- [What to work on]: Update the records by rewriting each one with "pose" replaced by "camera" and every other detail left unchanged. Omit the pictures from your answer.

- [Working data]:
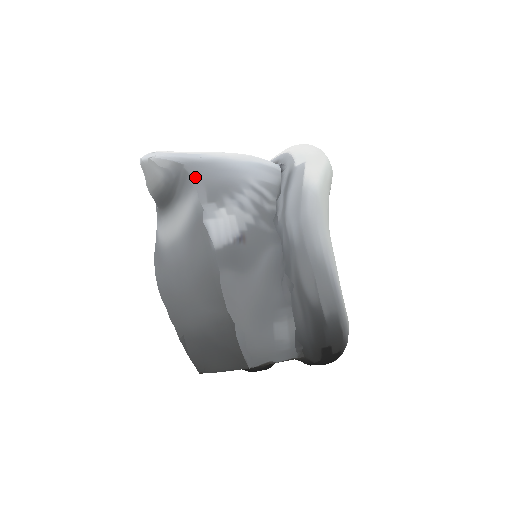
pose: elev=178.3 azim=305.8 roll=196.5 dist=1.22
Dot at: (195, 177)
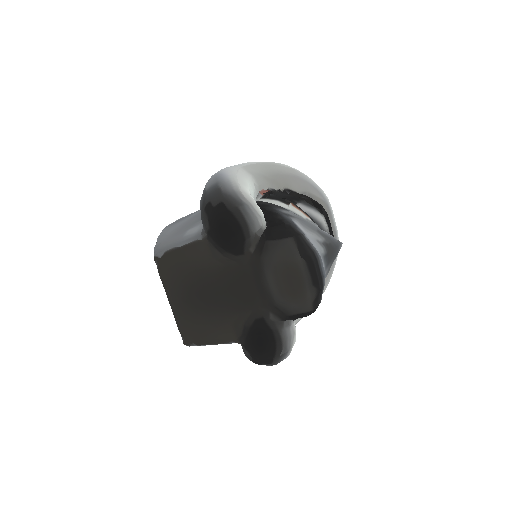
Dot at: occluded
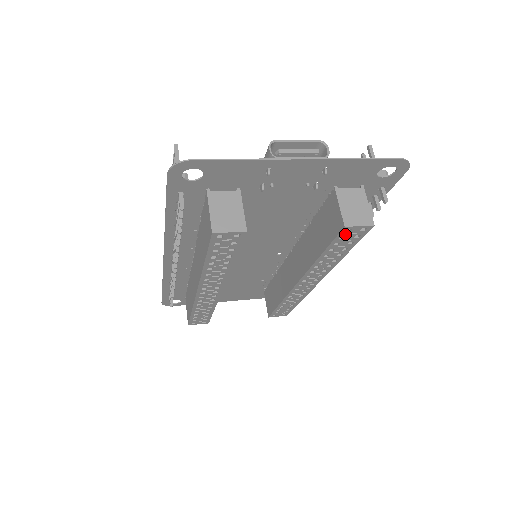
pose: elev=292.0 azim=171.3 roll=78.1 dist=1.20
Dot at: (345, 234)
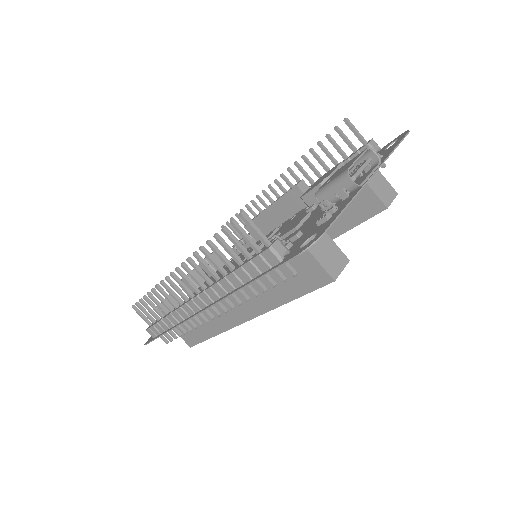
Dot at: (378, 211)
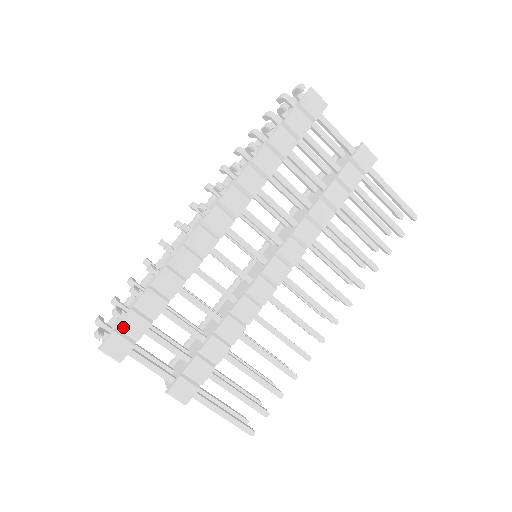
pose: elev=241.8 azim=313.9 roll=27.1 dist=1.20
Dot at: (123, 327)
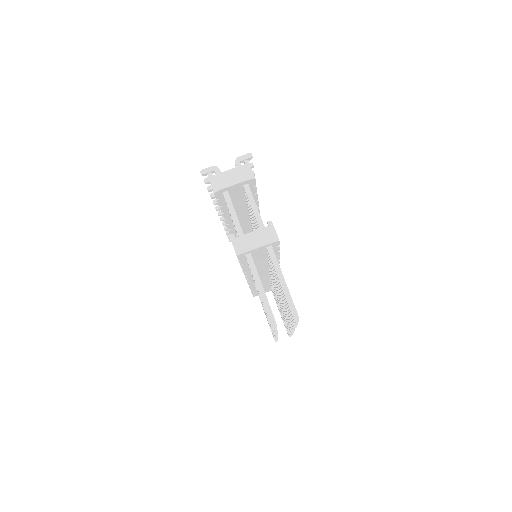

- [Task response]:
camera: elev=178.3 azim=305.8 roll=196.5 dist=1.22
Dot at: (195, 177)
Dot at: occluded
camera: elev=292.0 azim=171.3 roll=78.1 dist=1.20
Dot at: (345, 234)
Dot at: (378, 211)
camera: elev=241.8 azim=313.9 roll=27.1 dist=1.20
Dot at: (123, 327)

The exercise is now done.